The old man grinned again and said, “I know that fat goodwife who came to tell us we might have the maid for nothing for my brother’s son.”

Then the woman said, “Wait until I call her.” And she sent her younger lad who lounged about the house that day, and the old gossip came as quickly as her old legs would bear her and she stared at the man and laughed and shouted, “Aye, it is the uncle of the lad she is to wed. How are you, goodman, and have you eaten yet this day?”

“Aye,” said the old man grinning and showing all his toothless gums, “but not too well I swear.”

All this time the mother looked at him most steadfastly and then she cried out bluntly to the gossip, “I do not like the looks of this! I thought better than this for my maid!”

And the gossip answered loudly laughing, “Goodwife, he is not the bridegroom—his nephew is as soft and mild a lad as ever you did see.”

By now the cousin’s wife was come too and the son and son’s wife and the cousin came and others from the hamlet and they all stood and stared at this old man and it was true that to all he was no good one for looks and ways of any kindness. Yet was the promise given, and there were those who said, “Well, goodwife, you must bear in mind the maid is blind.”

And the son’s wife said, “The thing is set and promised now, mother, and it is hard now to refuse, for it will bring trouble on us all if you refuse.” And when he heard her say this her husband kept his silence.

The woman looked piteously at her cousin then, and he caught her look and turned his eyes away and scratched his head a while, for he did not know what to say. He was a simple good man himself and he did not trust too much this old man’s looks either; still it is hard to say sometimes if poverty and evil are the same thing, and it might be his ragged garments made him look so ill, and it was hard to say nay when all the thing was set and done, and so not knowing what to say he said nothing and turned his head away and picked up a small straw and chewed on it.

But the gossip saw her honor was in danger and she said again and again, “But this is not the bridegroom, goodwife,” and at last she called, for it would shame her much if the thing were not done now, “Old man, your brother’s son is soft as any babe, is he not?”

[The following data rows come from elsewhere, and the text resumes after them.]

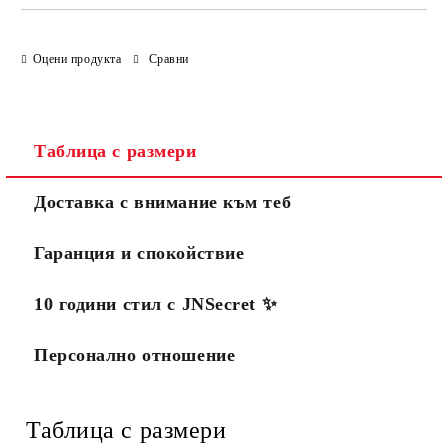
Оцени продукта
Сравни
Таблица с размери
Доставка с внимание към теб
Гаранция и спокойствие
10 години стил с JNSecret ✨️
Персонално отношение
Таблица с размери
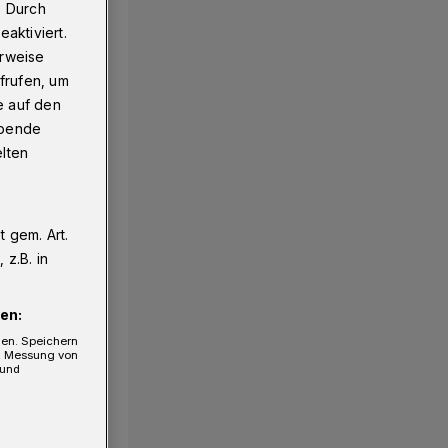
. Durch
aktiviert.
erweise
frufen, um
e auf den
ebende
elten
 gem. Art.
z.B. in
en:
gen. Speichern
e, Messung von
 und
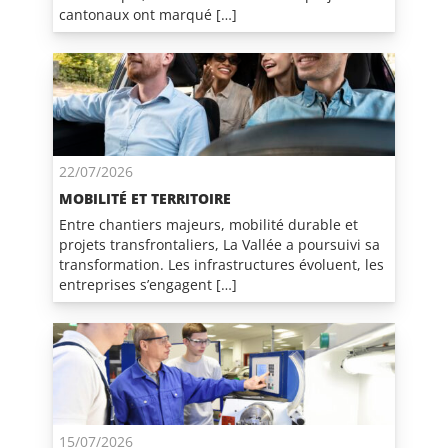
cantonaux ont marqué […]
22/07/2026
MOBILITÉ ET TERRITOIRE
Entre chantiers majeurs, mobilité durable et
projets transfrontaliers, La Vallée a poursuivi sa
transformation. Les infrastructures évoluent, les
entreprises s’engagent […]
15/07/2026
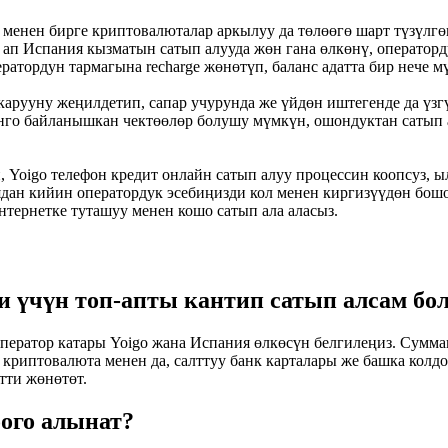
 менен бирге криптовалюталар аркылуу да төлөөгө шарт түзүлгөн,
п ап Испания кызматын сатып алууда жөн гана өлкөнү, оператор
ратордун тармагына recharge жөнөтүп, баланс адатта бир нече м
карууну жеңилдетип, сапар учурунда же үйдөн иштегенде да үз
нго байланышкан чектөөлөр болушу мүмкүн, ошондуктан сатып 
Yoigo телефон кредит онлайн сатып алуу процессин коопсуз, ы
иядан кийин оператордук эсебиңизди кол менен киргизүүдөн бош
интернетке туташуу менен кошо сатып ала аласыз.
и үчүн топ-апты кантип сатып алсам бо
оператор катары Yoigo жана Испания өлкөсүн белгилеңиз. Сумм
 криптовалюта менен да, салттуу банк карталары же башка колд
тти жөнөтөт.
ого алынат?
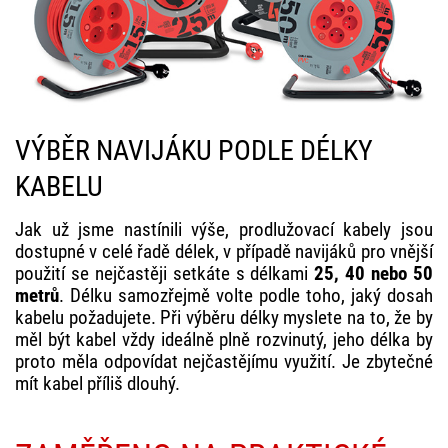
VÝBĚR NAVIJÁKU PODLE DÉLKY
KABELU
Jak už jsme nastínili výše, prodlužovací kabely jsou
dostupné v celé řadě délek, v případě navijáků pro vnější
použití se nejčastěji setkáte s délkami
25, 40 nebo 50
metrů
. Délku samozřejmě volte podle toho, jaký dosah
kabelu požadujete. Při výběru délky myslete na to, že by
měl být kabel vždy ideálně plně rozvinutý, jeho délka by
proto měla odpovídat nejčastějímu využití. Je zbytečné
mít kabel příliš dlouhý.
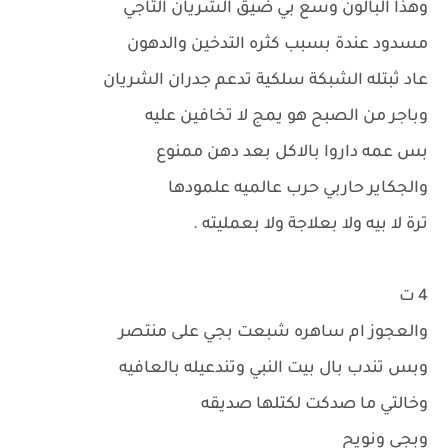
وهذا البالون وسع بي ضيق الشريان التاجي
مسدود عندة بسبب كثره التدخين والدهون
عاد ثبتله الشبكة سلكية تدعم جدران الشريان
وباجر من الصبح هو يمج لا تخافين عليه
بس عمه داروا بالاكل بعد دهن ممنوع
والجكاير حاربي حرب عالميه علمودها
ترة لا بيه ولا بعلاجة ولا بعمليته .
4 ت
والعجوز ام ساهره شبعت بجي على منتصر
وبس تندب بال بيت النبي وتندعيله بالعافيه
وخالتي ما صدكت لكتلها صديقه
وبجي ونويح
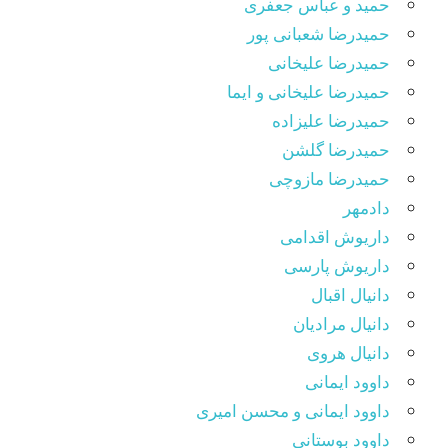
حمید و عباس جعفری
حمیدرضا شعبانی پور
حمیدرضا علیخانی
حمیدرضا علیخانی و ایما
حمیدرضا علیزاده
حمیدرضا گلشن
حمیدرضا مازوچی
دادمهر
داریوش اقدامی
داریوش پارسی
دانیال اقبال
دانیال مرادیان
دانیال هروی
داوود ایمانی
داوود ایمانی و محسن امیری
داوود بوستانی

And the old man grinned and nodded and laughed a meager laugh and said, wheezing as he spoke with laughter, “Aye, soft as any babe he is, goodwife!” And at last he said impatiently, “I must be gone if I am to fetch her home by night!”

So not knowing what else to do, the mother set her maid upon the ass’s back at last, the maid garbed in her new garments, and the mother pressed into her hand the little packet of silver and whispered quickly, “This is for your own, my maid, and do not let them have it from you.” And as the old man kicked the ass’s legs to set it going the mother cried aloud in sudden agony, “I will come, my maid, before many months are past and see how they do treat you there, and keep all in your heart and tell me then. I shall not fear to bring you home again, my maid, if aught is wrong.”

Then the blind maid answered through her dry and trembling lips, “Yes, mother, and that cheers me.”

But the mother could not let her child go yet and she cast here and there desperately in her mind to think of some last thing to say and hold her yet a little longer, and she cried out to the old man, clinging to her maid, “My maid is not to feed the fire, old man,—she shall not feed the fire, for it hurts her eyes—the smoke—”

The old man turned and stared and when he understood he grinned and said, “Oh, aye, well, let it be so—I’ll tell them—” and kicked the beast again and walked beside it as it went.

So the maid went away, and she held her sign of blindness in her hand, and had her little roll of garments tied behind her on the ass’s back. The mother stood and watched her go, her heart aching past belief, tears welling from her eyes, and this although she did not know what else she could have done. So she stood still until the hill rose between and cut the child from her sight and she saw her no more.